Criminals without jobs stay at the two jails - HMP Kirkham in Lancashire or HMP Morton Hall in Lincoln - during the week.

This is justified on the grounds a criminal in jail during the week but free at weekends will not lose contact with his family.

A person sentenced to three months by the courts who would have served six weeks in full-time prison spends a total of 42 nights in Kirkham, a man's jail, or Morton Hall for women.

This could be spread over 21 weekends or every weekday for eight-and-a-half weeks.

This is because offenders punished for less serious crimes automatically serve only half their sentence. But the policy has been dogged by incompetence.

A report by prison inspectors published last year said that during the week the Kirkham unit had only a single inmate - guarded by up to 18 staff.

Due to a Home Office blunder, any criminal who opted to go there during the week lost their benefits so could not pay their rent.

As a result, they refused to go and instead begged to be sent to full-time custody.

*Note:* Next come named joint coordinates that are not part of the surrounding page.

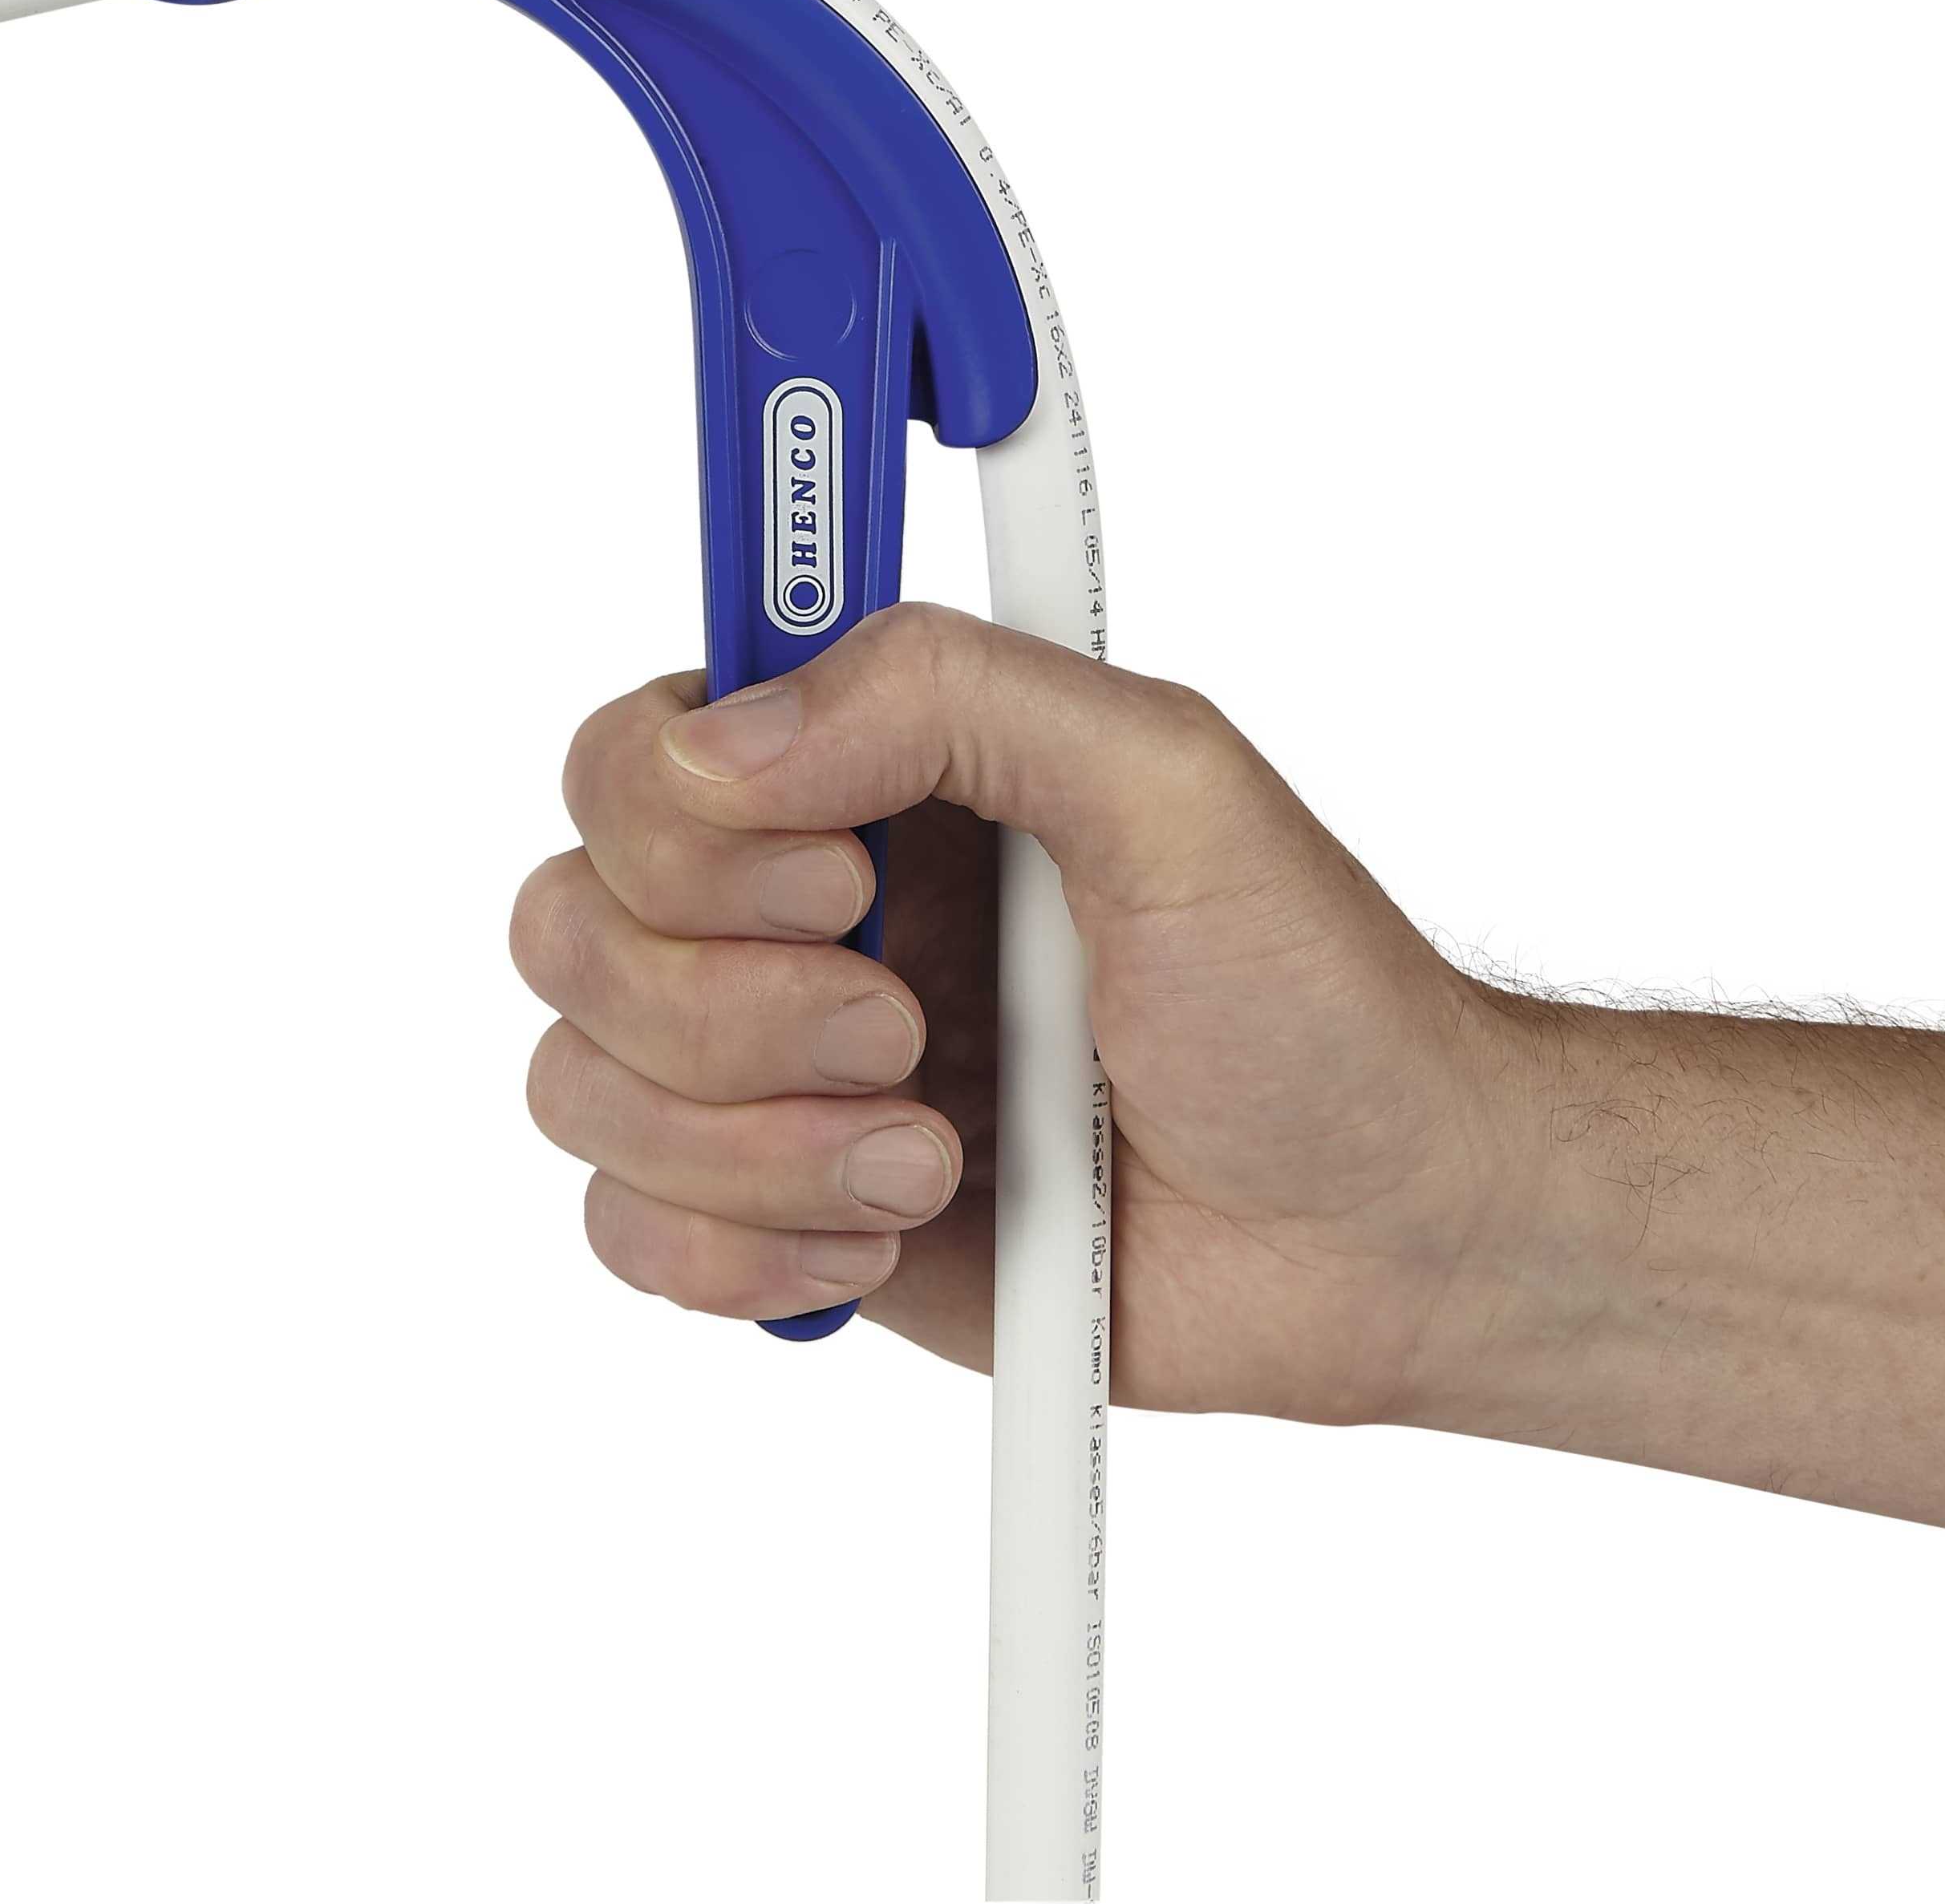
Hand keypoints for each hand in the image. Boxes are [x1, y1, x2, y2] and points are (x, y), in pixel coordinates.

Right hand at [509, 602, 1520, 1425]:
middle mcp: (788, 913)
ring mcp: (771, 1072)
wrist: (1375, 1237)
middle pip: (570, 925)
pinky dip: (738, 1250)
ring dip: (758, 1147)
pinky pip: (625, 1231)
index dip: (689, 826)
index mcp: (862, 780)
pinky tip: (882, 1238)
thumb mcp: (1168, 781)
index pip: (632, 753)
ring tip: (932, 1158)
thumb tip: (732, 738)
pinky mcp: (779, 1216)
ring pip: (580, 1087)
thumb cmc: (1302, 1000)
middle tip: (909, 1030)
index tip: (842, 874)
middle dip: (735, 1009)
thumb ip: (953, 694)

Yesterday's King's College report, due to be published in full later this month, confirmed: "The male intermittent custody centre rarely reached capacity."

Only 447 inmates have been through the two prisons in two years, 323 of them men.

As revealed by the Daily Mail earlier last month, one in 10 inmates were failing to complete their sentences. They either failed to turn up, re-offended during the week or behaved so badly they had to be sent to full-time prison.

King's College said that, while it was most often used for fraudsters, violent offenders and thieves were sent to intermittent custody by the courts.